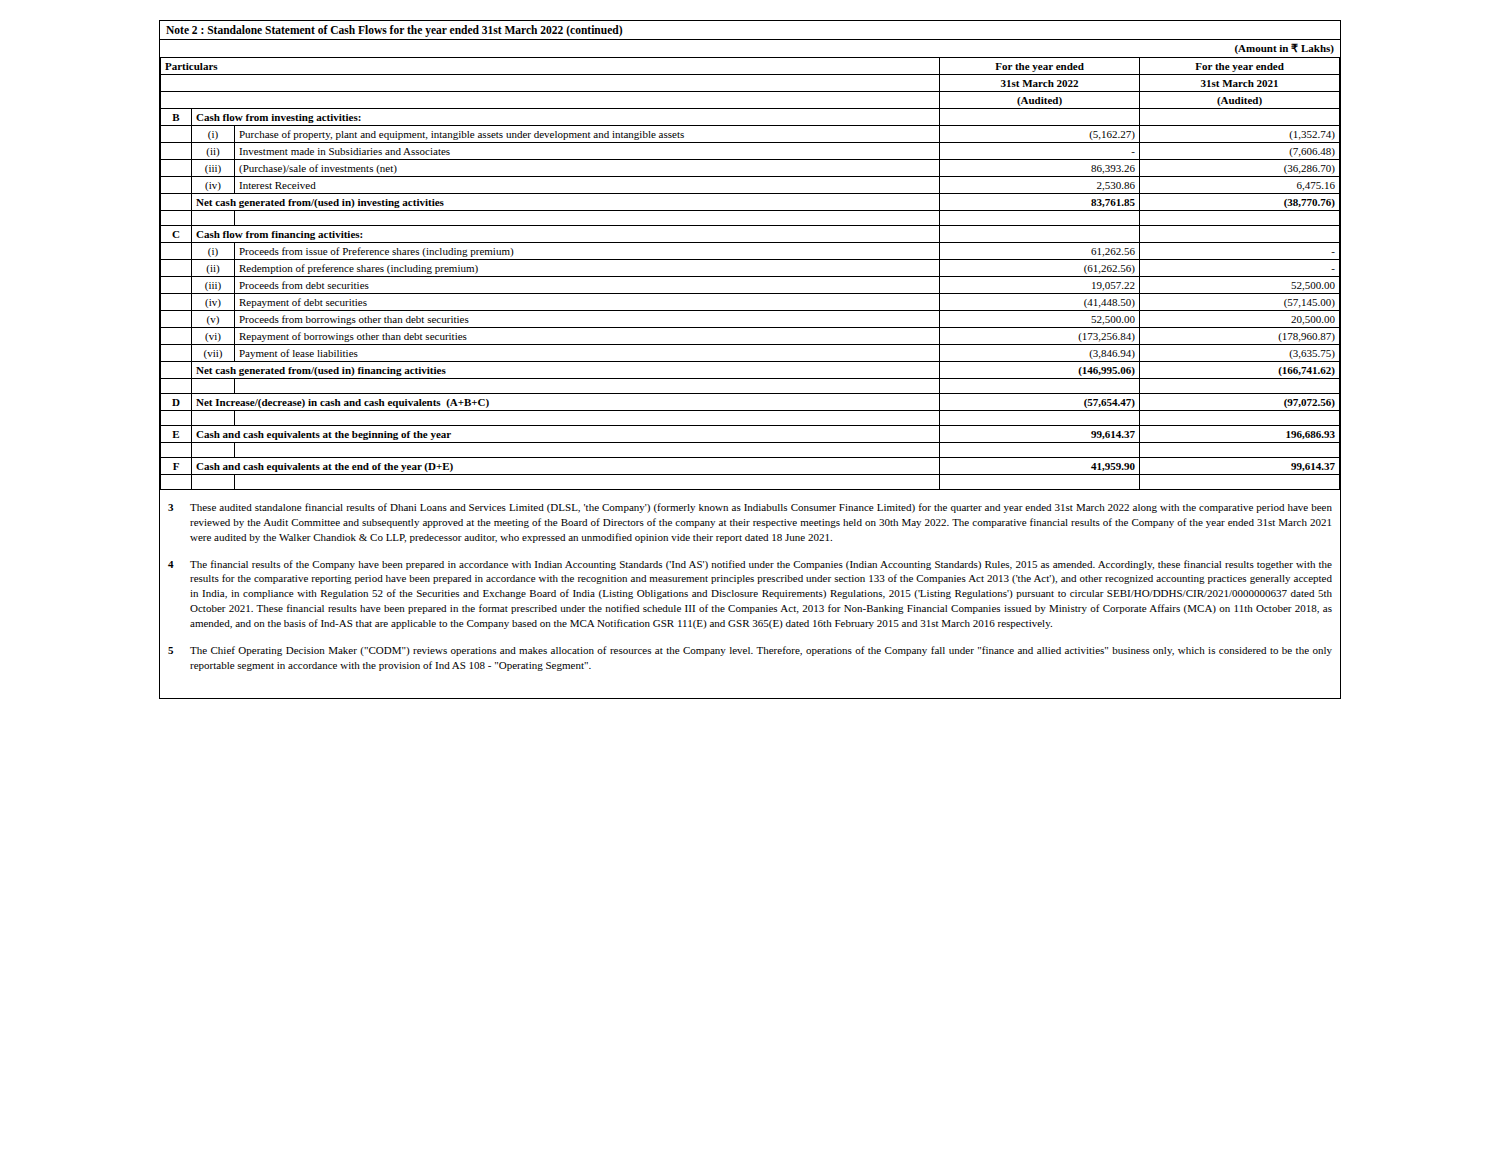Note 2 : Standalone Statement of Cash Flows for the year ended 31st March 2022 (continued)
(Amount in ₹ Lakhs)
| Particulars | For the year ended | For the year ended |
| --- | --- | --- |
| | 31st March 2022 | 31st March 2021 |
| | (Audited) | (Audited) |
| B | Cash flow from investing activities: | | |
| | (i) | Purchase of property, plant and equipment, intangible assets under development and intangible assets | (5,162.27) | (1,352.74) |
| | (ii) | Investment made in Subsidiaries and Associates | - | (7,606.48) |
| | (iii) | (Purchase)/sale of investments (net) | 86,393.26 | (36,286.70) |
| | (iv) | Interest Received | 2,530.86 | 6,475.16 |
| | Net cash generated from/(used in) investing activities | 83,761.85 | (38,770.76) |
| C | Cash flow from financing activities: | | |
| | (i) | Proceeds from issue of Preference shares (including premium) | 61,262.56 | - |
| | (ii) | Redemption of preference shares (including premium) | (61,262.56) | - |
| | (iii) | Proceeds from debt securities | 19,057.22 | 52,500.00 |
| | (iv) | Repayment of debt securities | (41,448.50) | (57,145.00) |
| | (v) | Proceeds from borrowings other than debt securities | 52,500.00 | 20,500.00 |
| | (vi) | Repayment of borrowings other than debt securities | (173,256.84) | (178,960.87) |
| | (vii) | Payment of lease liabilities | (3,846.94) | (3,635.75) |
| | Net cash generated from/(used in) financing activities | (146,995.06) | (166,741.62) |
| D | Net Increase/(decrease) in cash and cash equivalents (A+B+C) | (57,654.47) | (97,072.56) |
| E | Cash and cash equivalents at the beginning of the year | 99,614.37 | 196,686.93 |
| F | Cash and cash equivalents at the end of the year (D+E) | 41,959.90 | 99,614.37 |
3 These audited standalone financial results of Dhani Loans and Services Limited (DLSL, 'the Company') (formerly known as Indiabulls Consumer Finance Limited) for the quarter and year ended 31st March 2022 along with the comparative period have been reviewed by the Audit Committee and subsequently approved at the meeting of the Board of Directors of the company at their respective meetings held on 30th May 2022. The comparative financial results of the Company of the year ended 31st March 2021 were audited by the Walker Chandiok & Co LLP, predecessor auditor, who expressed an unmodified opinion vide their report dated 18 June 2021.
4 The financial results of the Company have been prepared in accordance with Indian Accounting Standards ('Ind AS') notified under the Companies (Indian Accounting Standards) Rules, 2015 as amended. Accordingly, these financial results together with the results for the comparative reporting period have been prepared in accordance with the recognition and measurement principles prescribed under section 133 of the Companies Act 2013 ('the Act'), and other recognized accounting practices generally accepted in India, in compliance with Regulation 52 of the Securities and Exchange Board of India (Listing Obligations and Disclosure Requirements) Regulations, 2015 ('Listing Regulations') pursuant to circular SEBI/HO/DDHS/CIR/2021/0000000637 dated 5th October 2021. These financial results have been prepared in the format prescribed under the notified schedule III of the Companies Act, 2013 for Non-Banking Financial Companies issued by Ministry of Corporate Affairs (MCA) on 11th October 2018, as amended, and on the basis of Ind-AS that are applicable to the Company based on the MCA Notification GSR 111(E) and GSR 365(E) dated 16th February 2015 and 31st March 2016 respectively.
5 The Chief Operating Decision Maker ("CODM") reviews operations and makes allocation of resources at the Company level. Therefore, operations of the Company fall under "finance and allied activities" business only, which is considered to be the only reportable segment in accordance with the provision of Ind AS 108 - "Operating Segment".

• • •

→ **Try it**
Look for the word "equivalents" throughout the material above and copy every line that has it.

→ **The answer**
| D | Net Increase/(decrease) in cash and cash equivalents (A+B+C) | (57,654.47) | (97,072.56) |
| E | Cash and cash equivalents at the beginning of the year | 99,614.37 | 196,686.93 |
| F | Cash and cash equivalents at the end of the year (D+E) | 41,959.90 | 99,614.37 |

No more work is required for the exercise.